The authors are three professors and a postdoc at two universities in the USA.
The book explains how to access the real data out there on the internet and get them into your Python program for analysis. It uses the Sloan Digital Sky Survey (SDSS) data for many of its detailed examples. The ‘ML’ part of astroML stands for ‘Machine Learning’. It means that the software contains sophisticated methods of analysis which you only have to call from your own much simpler program. The difficult part is knowing which techniques are valid to use. The book covers a wide range of techniques, including the latest developments. One of its strengths is that it discusses the relative merits of each in various situations.
The software is free to download and use. I found that straightforward but you do need a C++ compiler for astroML itself. AstroML sits on top of a chain of dependencies, well explained in the book: Python, NumPy, SciPy, matplotlib and optionally others. Python is not my favourite language (as a software developer I have doubts about its maintainability because it has too many clever tricks) but it has evidently been embraced by the academic science community as a step forward from good old FORTRAN. There are therefore many powerful libraries available for building upon in this style, so no-one has to reinvent the wheel.

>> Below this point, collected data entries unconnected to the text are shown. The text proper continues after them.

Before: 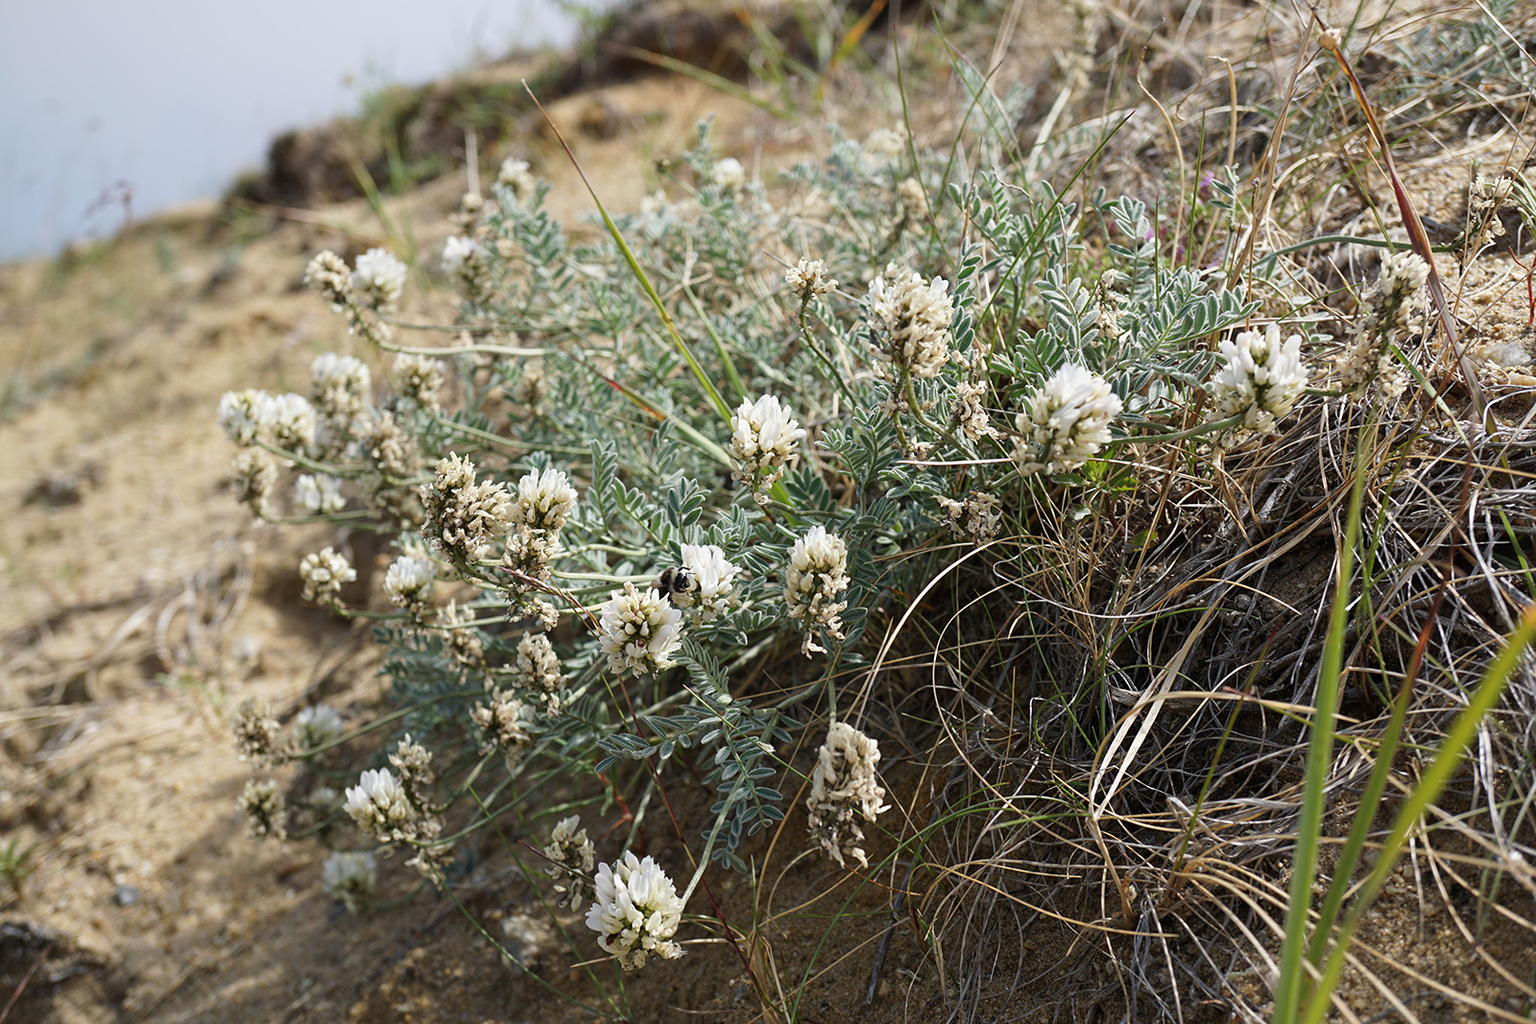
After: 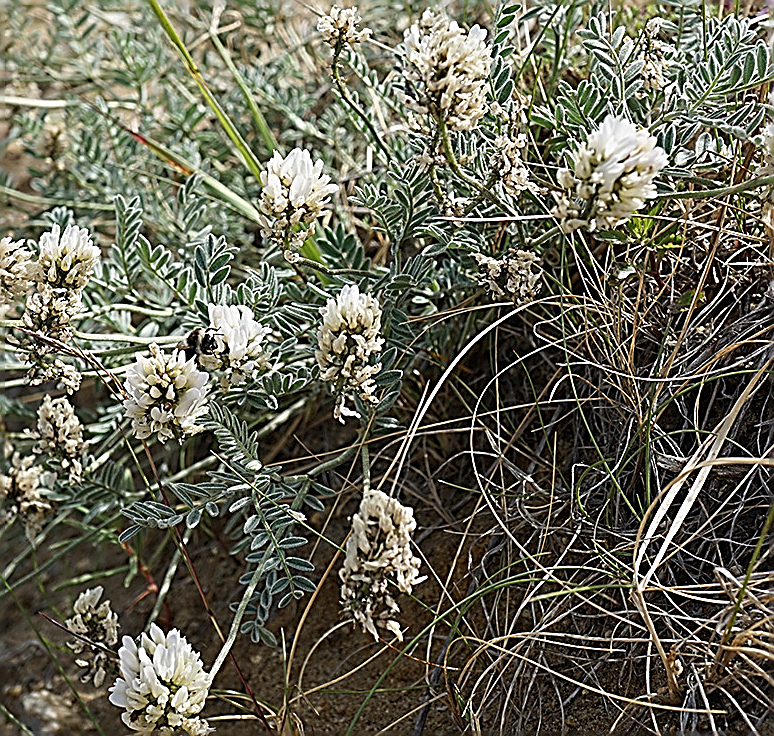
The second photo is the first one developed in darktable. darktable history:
sharpen: amount 1.997
crop: left 31.332%, top 24.717%, right 20.287%, bottom 6.284%
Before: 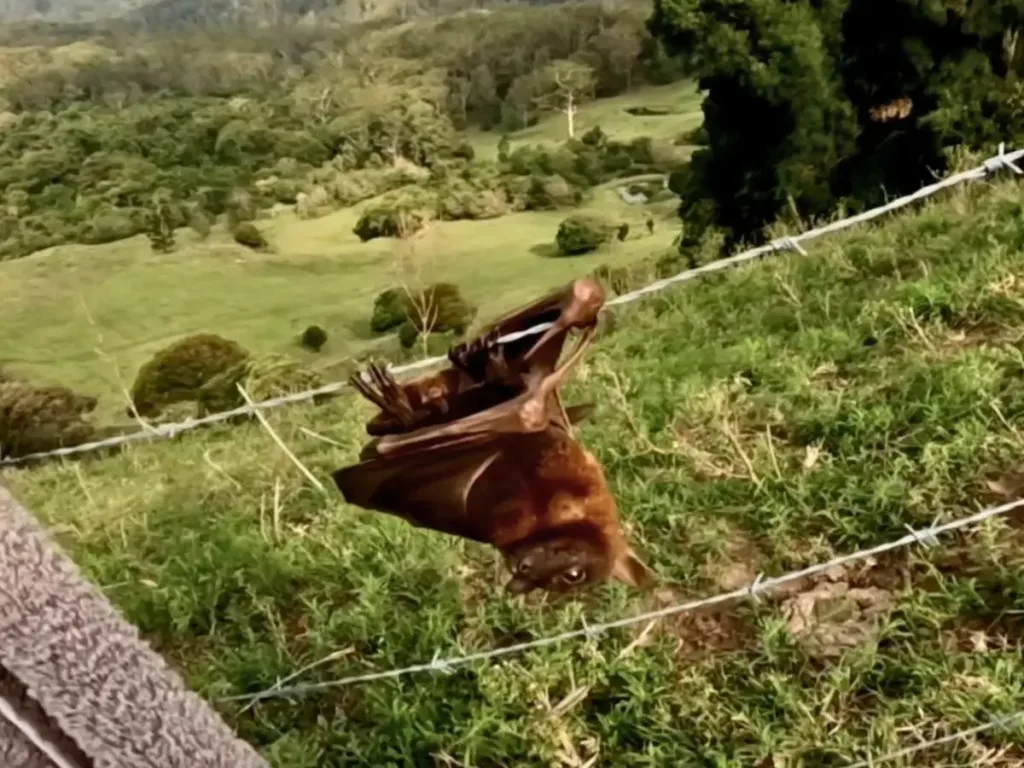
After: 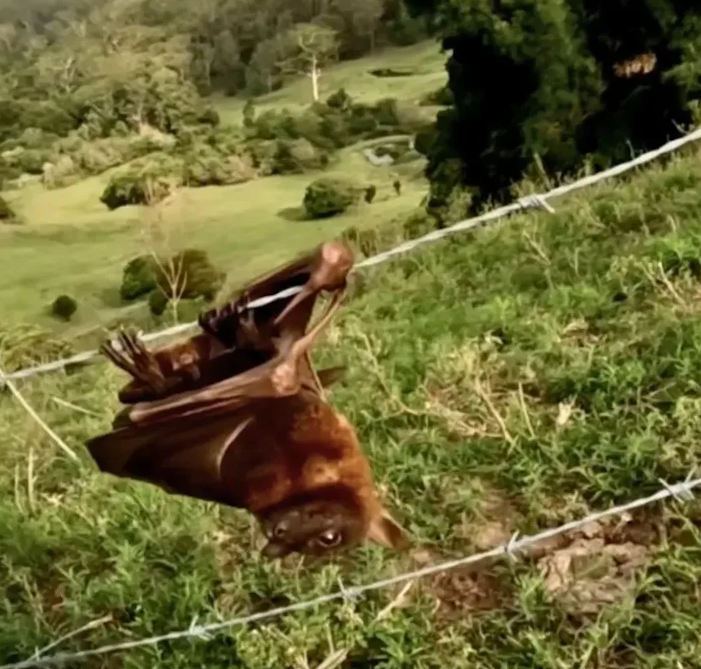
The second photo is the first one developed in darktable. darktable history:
crop and rotate: left 24.034%, top 2.838%, right 6.406%, bottom 6.299%
rotate and perspective: rotation -1.42°, crop left 0.016, crop right 0.984, crop top 0.035, crop bottom 0.965
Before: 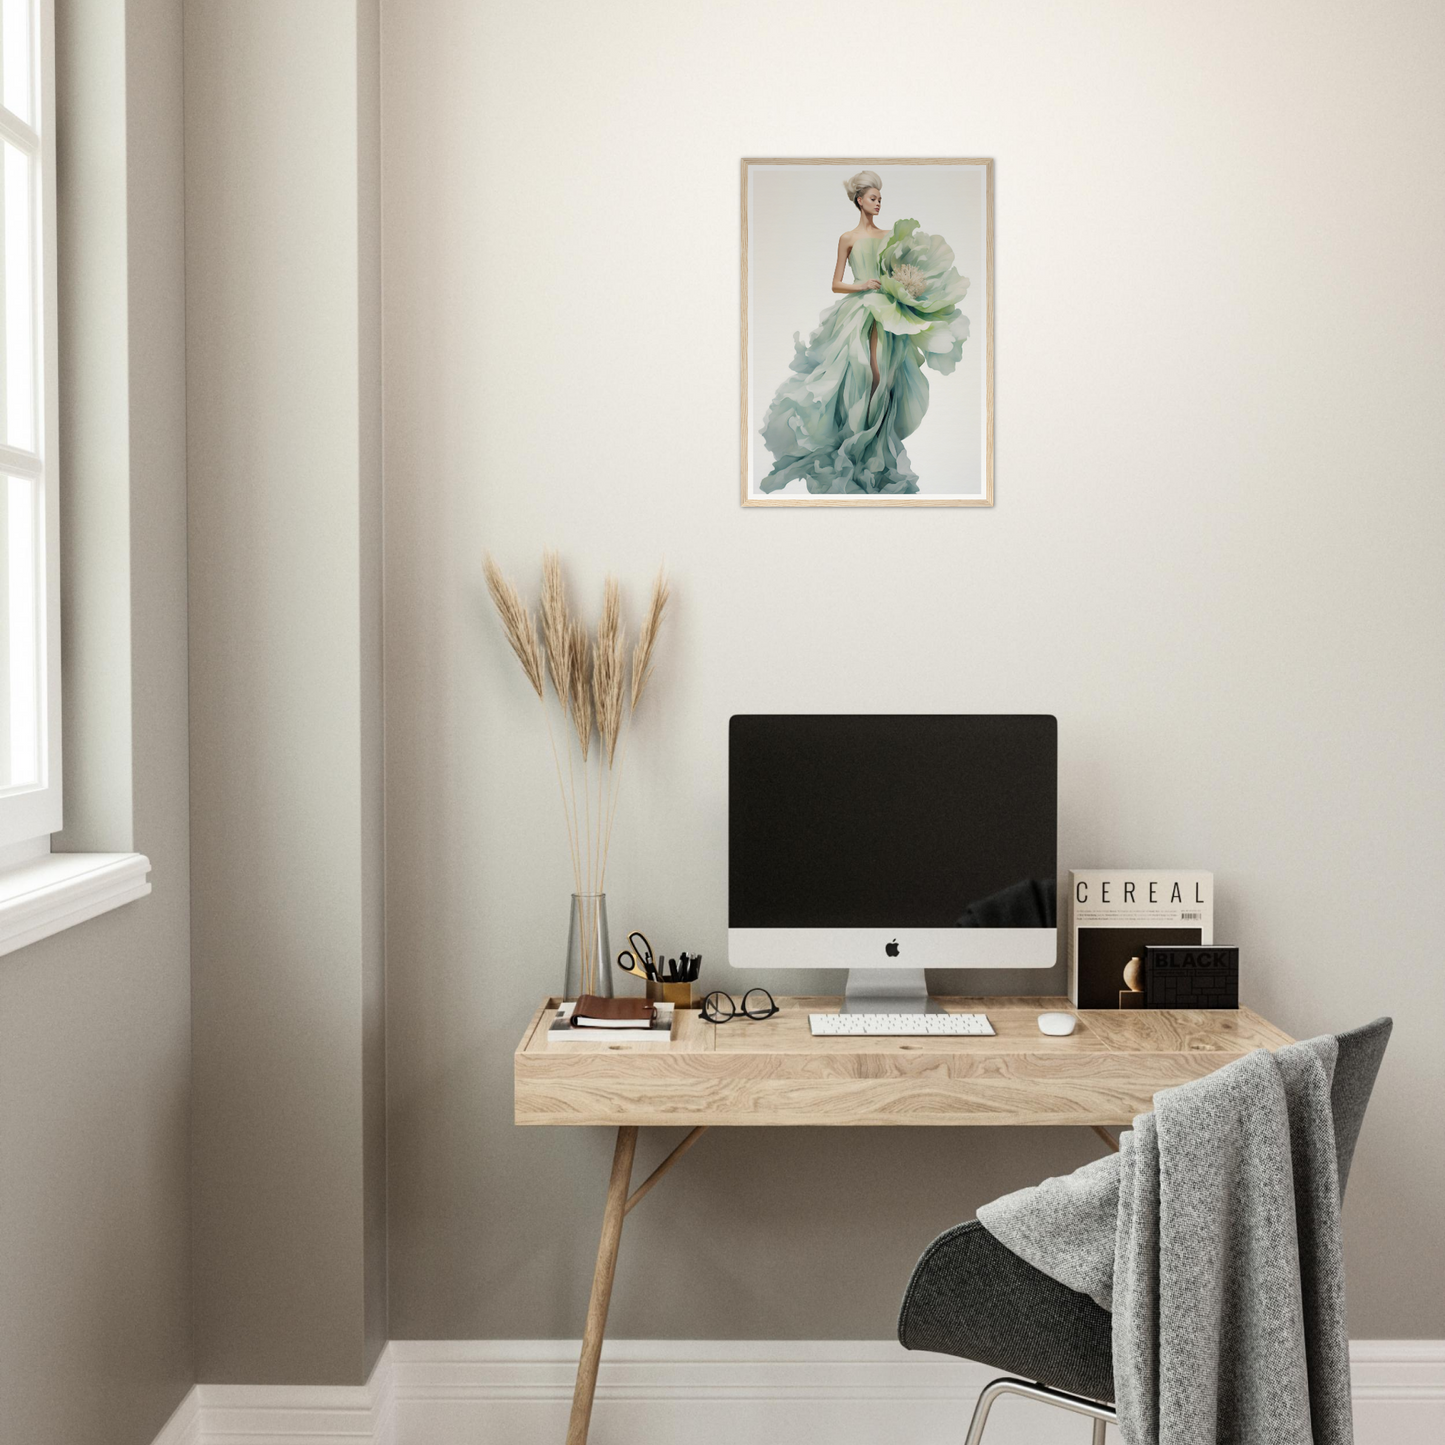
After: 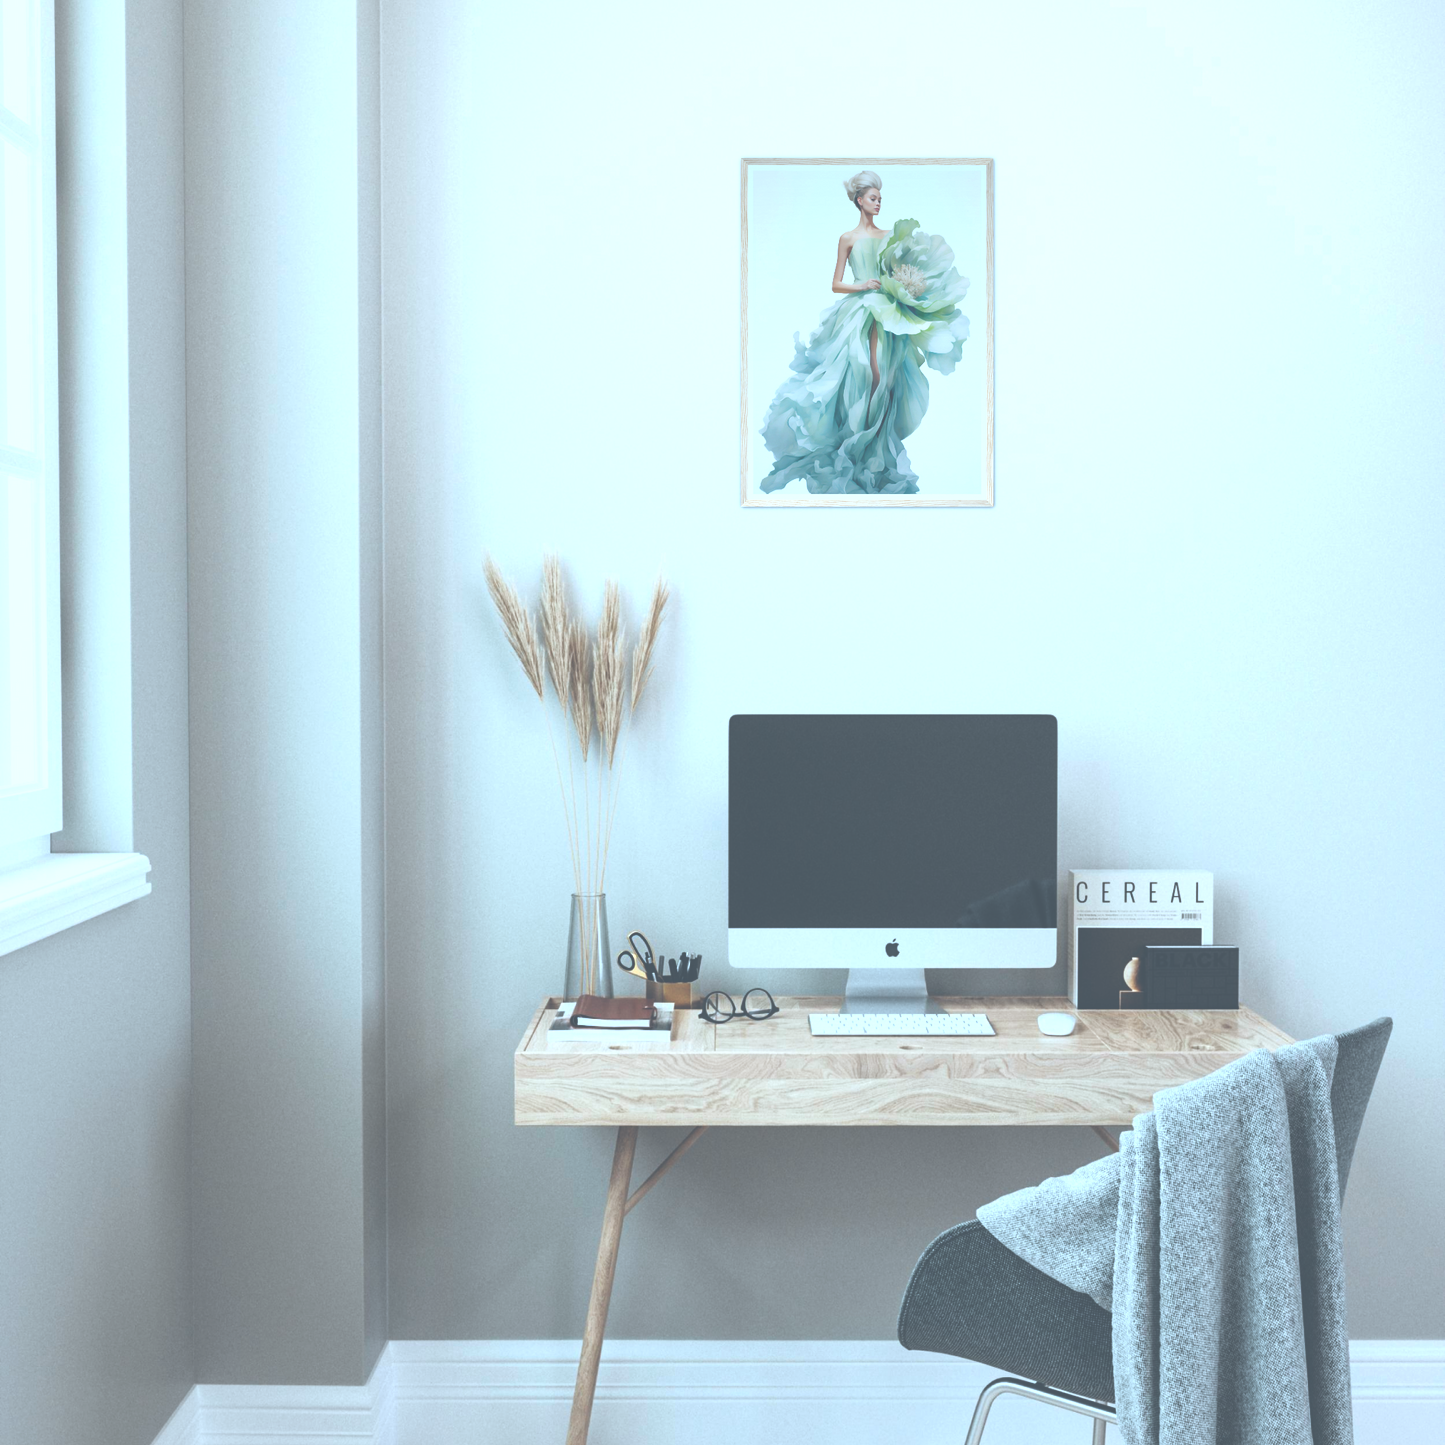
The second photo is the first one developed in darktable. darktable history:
contrast brightness saturation: contrast 0.08, saturation 0.2
color correction: highlights a* -9.73, highlights b* -21.22
shadows and highlights: shadows 25, highlights -25
exposure: black level correction -0.071, exposure 0.5 EV, compensate highlight preservation false
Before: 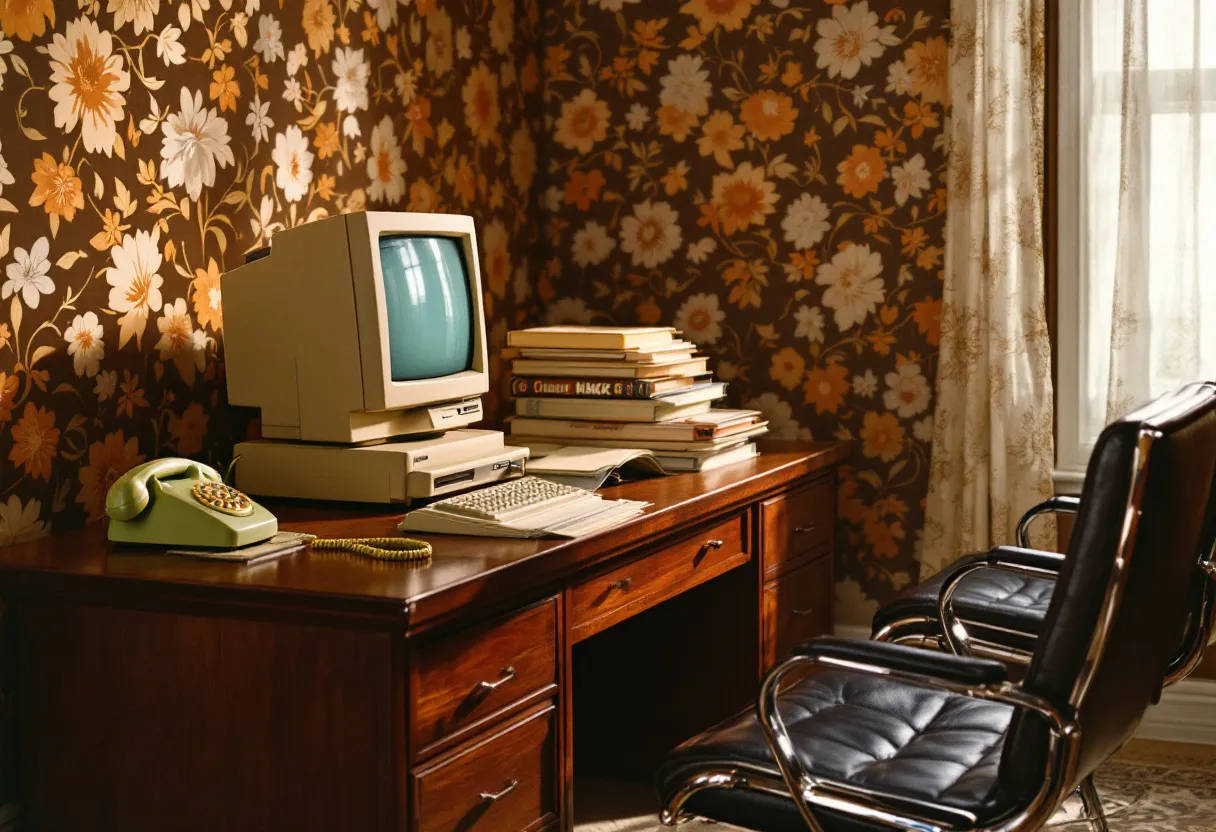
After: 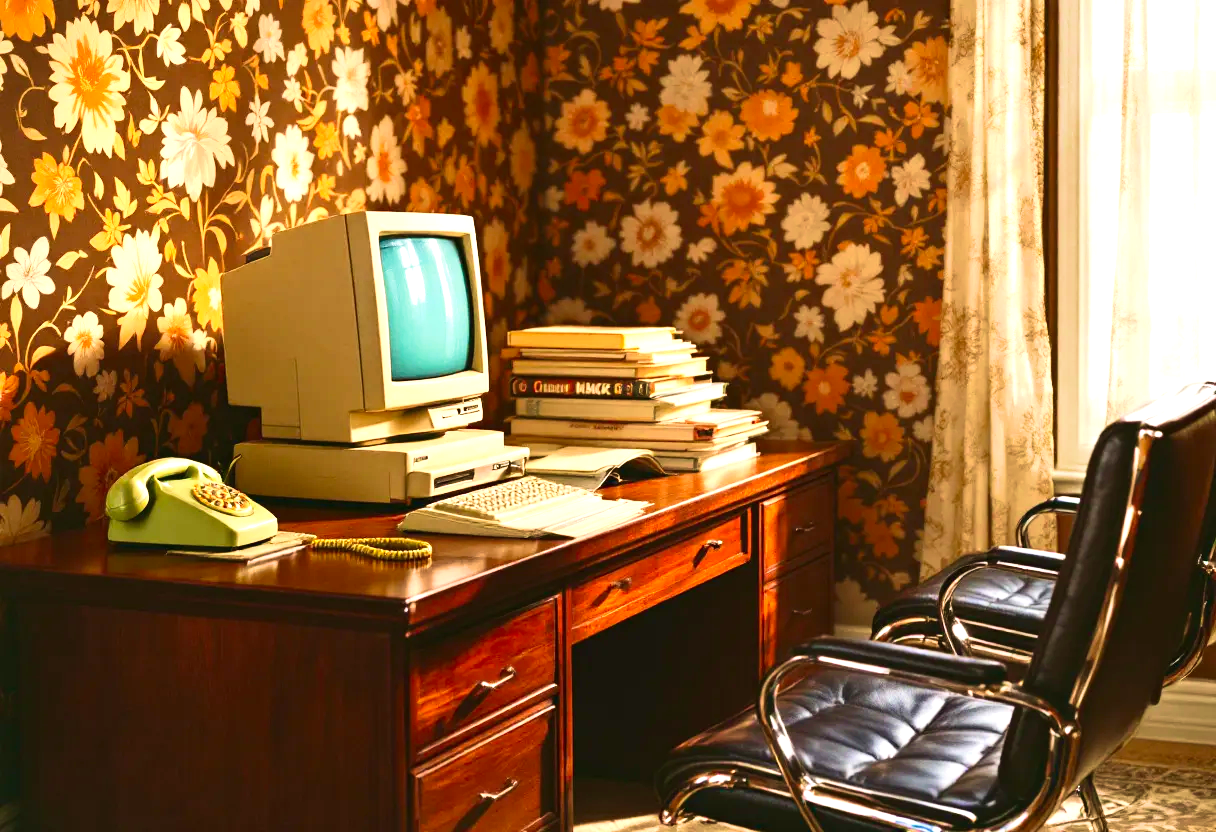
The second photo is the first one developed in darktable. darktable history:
velvia: strength 55.66%
exposure: black level correction -0.001, exposure 0.907 EV, compensate highlight preservation false
contrast brightness saturation: contrast 0.227, brightness 0.103, saturation 0.295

This book makes no bones about being aimed at graduate astronomers starting out on an observational career. I am sure that if I were among them I would find the book inspirational. For the rest of us it is impressive but quite daunting.
Graham is a retired physicist who spent most of his career in software development, particularly for image processing and analysis. He is responsible for the BAA Computing Section’s website and is very keen to encourage everyone to try astrophotography.